If you can’t beat them, join them. That appears to be the mentality of many U.S. TV networks as more and more cable subscribers choose to cut the cord in favor of paying a fraction of the cost for online streaming video services.
In a report this week, Reuters gave several examples of major networks attempting to adapt to a world where Netflix has taken a changed the expectations of the average viewers. For instance, TV Land has begun to develop more original programming that follows a serialized narrative, attempting to bring viewers back week to week.
Impastor, a TV Land show about a man wracked with gambling debt who pretends to be a preacher in a small town, was actually rewritten from the ground up to build a story that would play out over the course of the season.
“Instead of it being every episode as a standalone, we added a storyline that was told more episodically as the mystery unravels,” said TV Land creative and marketing executive Kim Rosenblum.

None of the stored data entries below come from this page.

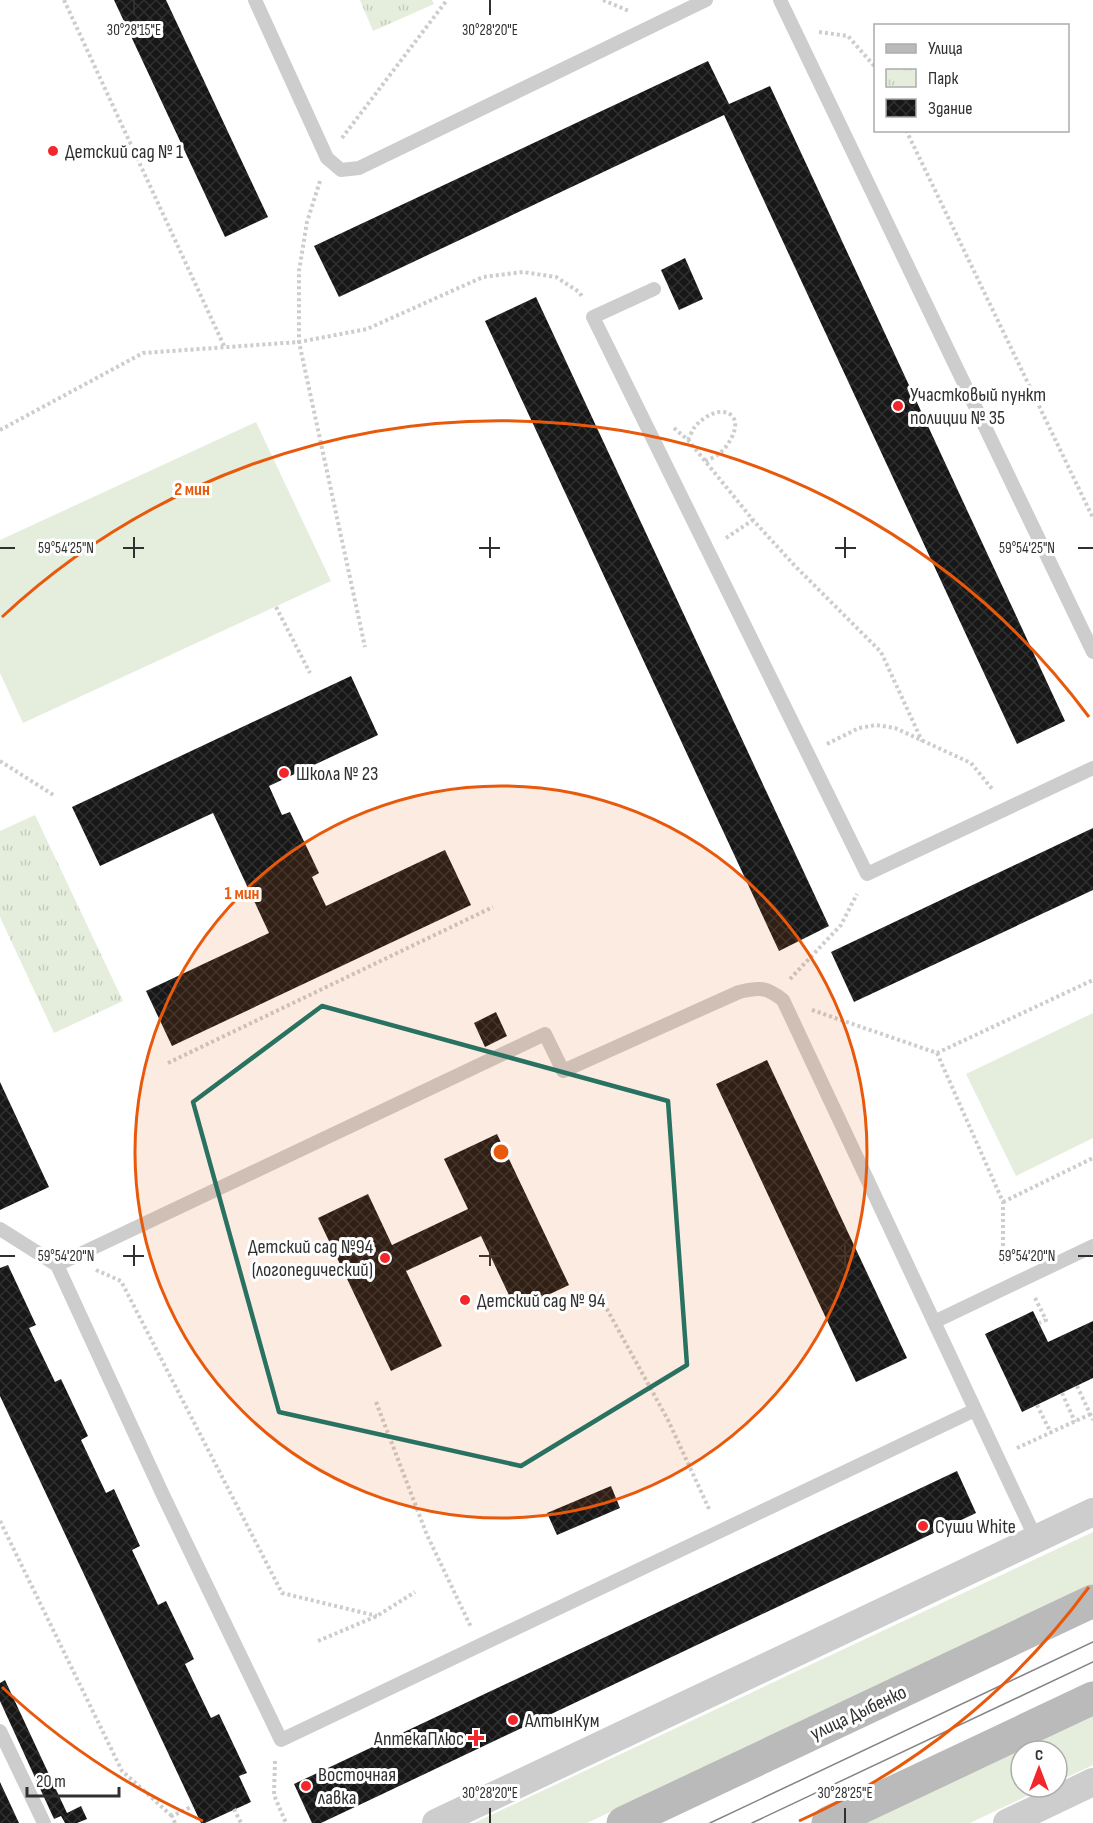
<svg xmlns="http://www.w3.org/2000/svg" width="1093" height="1823" font-family="'Sofia Sans Condensed',sans-serif">
	<style>
		.green { fill: #e5eedd }
		.park { fill: url(#park-tufts) }
		.building { fill: url(#building-cross-hatch) }
		.lines { fill: none; stroke-linecap: round; stroke-linejoin: round }
		.path { stroke: #cdcdcd; stroke-width: 4; stroke-dasharray: 3 3; stroke-linecap: butt }
		.lane { stroke: #cdcdcd; stroke-width: 14 }
		.street { stroke: #cdcdcd; stroke-width: 28 }
		.secondary { stroke: #bababa; stroke-width: 33 }
		.tram { stroke: #858585; stroke-width: 1.5 }
		.marked { fill: none; stroke: #0f766e; stroke-width: 4.5; stroke-linejoin: round }
		.ticks { fill: none; stroke: #303030; stroke-width: 2 }
		.ring { fill: none; stroke: #e8590c; stroke-width: 3 }
		.poi-dot { fill: #f2272b; stroke: #fff; stroke-width: 2 }
		.labels { text-anchor: middle; stroke-width: 6; stroke-linejoin: round; paint-order: stroke }
		.poi-label { font-size: 20px; fill: #303030; stroke: #fff; text-anchor: start }
		.street-label { font-size: 20px; fill: #303030; stroke: #fff }
		.ticks-label { font-size: 15px; text-anchor: middle; fill: #303030; stroke: #fff; stroke-width: 6; stroke-linejoin: round; paint-order: stroke }
		.centre { fill: #e8590c; stroke: #fff; stroke-width: 3 }
		.ring-label { font-size: 18px; text-anchor: middle; font-weight: bold; fill: #e8590c; stroke: #fff; stroke-width: 6; stroke-linejoin: round; paint-order: stroke }
	</style>
	<defs>
		<pattern id="park-tufts" width="24" height="20" patternUnits="userSpaceOnUse" patternTransform="scale(1.5)"><rect width="24" height="20" fill="#e5eedd"/><path d="M3 7l-1-3M5 7V3M7 7l1-3M15 17l-1-3M17 17v-4M19 17l1-3" fill="none" stroke="#c5ccbe"/></pattern>
		<pattern id="building-cross-hatch" width="8" height="8" patternUnits="userSpaceOnUse" patternTransform="scale(1.5)"><rect width="8" height="8" fill="#171717"/><path d="M0 0l8 8M0 8l8-8" fill="none" stroke="#303030"/></pattern>
	</defs>
	<rect width="100%" height="100%" fill="#fff"/>
	<!-- green -->
	<path class="green" d="M256,422L331,581L23,723L0,673V540Z
		M1093,1013V1138L1016,1176L966,1074Z
		M1093,1532V1584L587,1823H474Z
		M1093,1714V1765L1057,1782V1751H1021V1787H1046L970,1823H861Z"/>
	<!-- park -->
	<path class="park" d="M360,0H432L434,4L373,31Z
		M35,815L123,1001L54,1033L0,917V831Z"/>
	<!-- building -->
	<path class="building" d="M114,0H166L268,217L225,237Z
		M708,61L729,104L770,86L1065,721L1017,744L724,115L339,297L314,246Z
		M685,258L703,299L679,310L661,270Z
		M536,297L829,926L779,951L485,321Z
		M351,676L378,735L269,786L282,815L290,812L319,873L312,877L326,906L445,850L471,905L172,1046L146,991L269,933L213,813L100,866L72,807Z
		M1093,828V890L854,1002L831,952Z
		M496,1012L507,1036L485,1047L474,1023Z
		M767,1060L907,1358L856,1382L716,1084Z
		M0,1082L49,1187L0,1210Z
		M497,1134L569,1285L516,1310L481,1236L406,1271L442,1346L391,1371L318,1218L368,1194L392,1245L468,1209L444,1159Z
		M8,1265L36,1325L29,1328L55,1382L61,1379L88,1436L81,1440L106,1493L114,1489L140,1546L132,1550L158,1605L166,1601L194,1659L185,1664L211,1718L219,1714L247,1773L239,1776L251,1802L205,1823H201L0,1396V1268Z
		M1033,1311L1048,1342L1093,1321V1378L1022,1412L985,1334Z
		M957,1471L976,1513L374,1798L321,1823H312L294,1784Z
		M611,1486L620,1508L557,1535L547,1513Z
		M5,1680L67,1813L81,1806L87,1819L77,1823H65L61,1816L54,1819L0,1701V1683Z
		M0,1782L19,1823H0Z"/>
	<g class="lines">
		<!-- path -->
		<path class="path" d="M64,0L225,348
			M603,0L629,11
			M819,32L848,36L876,68
			M906,130L1093,518
			M342,138L447,0
			M320,181L307,222L299,271V342L365,647
			M674,428L688,440L753,520L795,566L881,652L922,741
			M0,430L143,353L299,342L367,329L483,277L523,272L556,277L579,292L583,298
			M688,440C690,436 692,431 694,428C701,418 720,406 731,415C742,424 729,445 721,452C717,456 710,459 705,461
			M726,538L753,520
			M276,607L310,673
			M827,744L859,728L876,725L895,728L971,763L993,790
			M0,761L55,796
			M790,979L841,925L857,894
			M812,1010L937,1053L1093,980
			M937,1053L1003,1202V1264
			M168,1063L493,907
			M1003,1202L1093,1158
			M96,1270L121,1281L282,1593L377,1616
			M598,1293L668,1420L710,1511
			M1035,1298L1046,1320L1039,1323
			M1077,1386L1093,1420
			M1062,1393L1075,1422
			M376,1402L427,1535L471,1627
			M1037,1405L1051,1433
			M1017,1448L1093,1413
			M0,1521L122,1771L172,1816
			M318,1641L377,1616L415,1592
			M275,1761L274,1795L286,1823
			M234,1809L241,1823
			M175,1823L172,1816L193,1806"/>
		<!-- lane -->
		<path class="lane" d="M255,0L327,158L341,170L359,168L706,0
			M780,0L1093,652
			M654,289L593,317L867,874L1093,768
			M0,1229L57,1265L163,1495L281,1740L975,1410
			M57,1265L545,1034L563,1071L739,992C760,987 766,987 783,1000L1036,1539
			M934,1322L1093,1246
			M0,1731L44,1823"/>
		<!-- street -->
		<path class="street" d="M436,1823L1093,1512
			M1007,1823L1093,1782"/>
		<!-- secondary -->
		<path class="secondary" d="M623,1823L1093,1601
			M828,1823L1093,1698"/>
		<!-- tram -->
		<path class="tram" d="M710,1823L1093,1642
			M752,1823L1093,1662"/>
	</g>
	<!-- marked area -->
	<path class="marked" d="M322,1006L668,1101L687,1365L521,1466L279,1412L193,1102Z"/>
	<!-- ticks -->
	<path class="ticks" d="M134,0V15M490,0V15M134,537V558M490,537V558M845,537V558M0,548H15M123,548H144M479,548H500M835,548H856M1078,548H1093M134,1245V1266M490,1245V1266M845,1245V1266M0,1256H15M123,1256H144M479,1256H500M835,1256H856M1078,1256H1093M490,1808V1823M845,1808V1823"/>
	<!-- distance rings -->
	<circle cx="501" cy="1152" r="366" fill="#e8590c" fill-opacity=".12"/>
	<g class="ring">
		<circle cx="501" cy="1152" r="366"/>
		<path d="M1089 1587A732 732 0 0 1 799 1821M203 1821A732 732 0 0 1 2 1687M2 617A732 732 0 0 1 1089 717"/>
	</g>
	<!-- markers -->
	<g class="poi-dot">
		<circle cx="53" cy="151" r="6"/>
		<circle cx="898" cy="406" r="6"/>
		<circle cx="284" cy="773" r="6"/>
		<circle cx="385" cy="1258" r="6"/>
		<circle cx="465" cy="1300" r="6"/>
		<circle cx="923" cy="1526" r="6"/>
		<circle cx="513" cy="1720" r="6"/>
		<path d="M473 1729h6v6h6v6h-6v6h-6v-6h-6v-6h6z"/>
		<circle cx="306" cy="1786" r="6"/>
	</g>
	<g class="labels">
		<!-- poi labels -->
		<g class="poi-label">
			<text x="65" y="158">Детский сад № 1</text>
			<text x="910" y="401">Участковый пункт<tspan x="910" dy="23">полиции № 35</tspan></text>
			<text x="296" y="780">Школа № 23</text>
			<text x="373" y="1253" text-anchor="end">Детский сад №94<tspan x="373" dy="23">(логопедический)</tspan></text>
			<text x="477" y="1307">Детский сад № 94</text>
			<text x="935" y="1533">Суши White</text>
			<text x="525" y="1727">АлтынКум</text>
			<text x="464" y="1745" text-anchor="end">АптекаПлюс</text>
			<text x="318" y="1781">Восточная<tspan x="318" dy="23">лавка</tspan></text>
		</g>
		<!-- street labels -->
		<g class="street-label">
			<text transform="translate(858 1712) rotate(-25)" y="7">улица Дыбенко</text>
		</g>
	</g>
	<g class="ticks-label">
		<text x="134" y="35">30°28'15"E</text>
		<text x="490" y="35">30°28'20"E</text>
		<text x="66" y="553">59°54'25"N</text>
		<text x="1027" y="553">59°54'25"N</text>
		<text x="66" y="1261">59°54'20"N</text>
		<text x="1027" y="1261">59°54'20"N</text>
		<text x="490" y="1798">30°28'20"E</text>
		<text x="845" y="1798">30°28'25"E</text>
	</g>
	<circle cx="501" cy="1152" r="9" class="centre"/>
	<g class="ring-label">
		<text x="192" y="495">2 мин</text>
		<text x="242" y="899">1 мин</text>
	</g>
	<!-- legend -->
	<rect x="874" y="24" width="195" height="108" fill="#ffffff" stroke="#acacac" stroke-width="1.5"/>
	<rect x="886" y="44" width="30" height="9" fill="#bababa" stroke="#acacac" stroke-width="1.5"/>
	<text x="928" y="54" font-size="18" fill="#303030">Улица</text>
	<rect x="886" y="69" width="30" height="18" fill="url(#park-tufts)" stroke="#acacac" stroke-width="1.5"/>
	<text x="928" y="84" font-size="18" fill="#303030">Парк</text>
	<rect x="886" y="99" width="30" height="18" fill="url(#building-cross-hatch)" stroke="#acacac" stroke-width="1.5"/>
	<text x="928" y="114" font-size="18" fill="#303030">Здание</text>
	<!-- north arrow -->
	<g transform="translate(1039 1769)"><circle r="28" fill="#ffffff" stroke="#acacac" stroke-width="1.5"/>
	<path d="M0-4.5L10 22L0 15L-10 22Z" fill="#f2272b"/>
	<text y="-9" font-size="16" font-weight="bold" text-anchor="middle" fill="#303030">С</text>
	</g>
	<!-- scale -->
	<path d="M27 1787v9h92v-9" fill="none" stroke="#303030" stroke-width="3"/>
	<text x="36" y="1787" font-size="18" fill="#303030" stroke="#ffffff" stroke-width="4.5" paint-order="stroke">20 m</text>
</svg>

TBS also tried something completely different earlier this year when it aired the entire 10-episode season of comedy Angie Tribeca over the course of a single marathon. Reuters says that a third of the marathon’s viewers had never tuned into the network before, so regardless of whether or not the show was a success (it mostly was), the experiment paid off.
Even commercials are feeling the effects of Netflix, Hulu and Amazon Prime as network executives experiment with serialized advertising campaigns and including brands directly into the network’s shows.
“The streaming platforms have created a more competitive environment and we all need to deliver better,” said David Levy, president of Turner.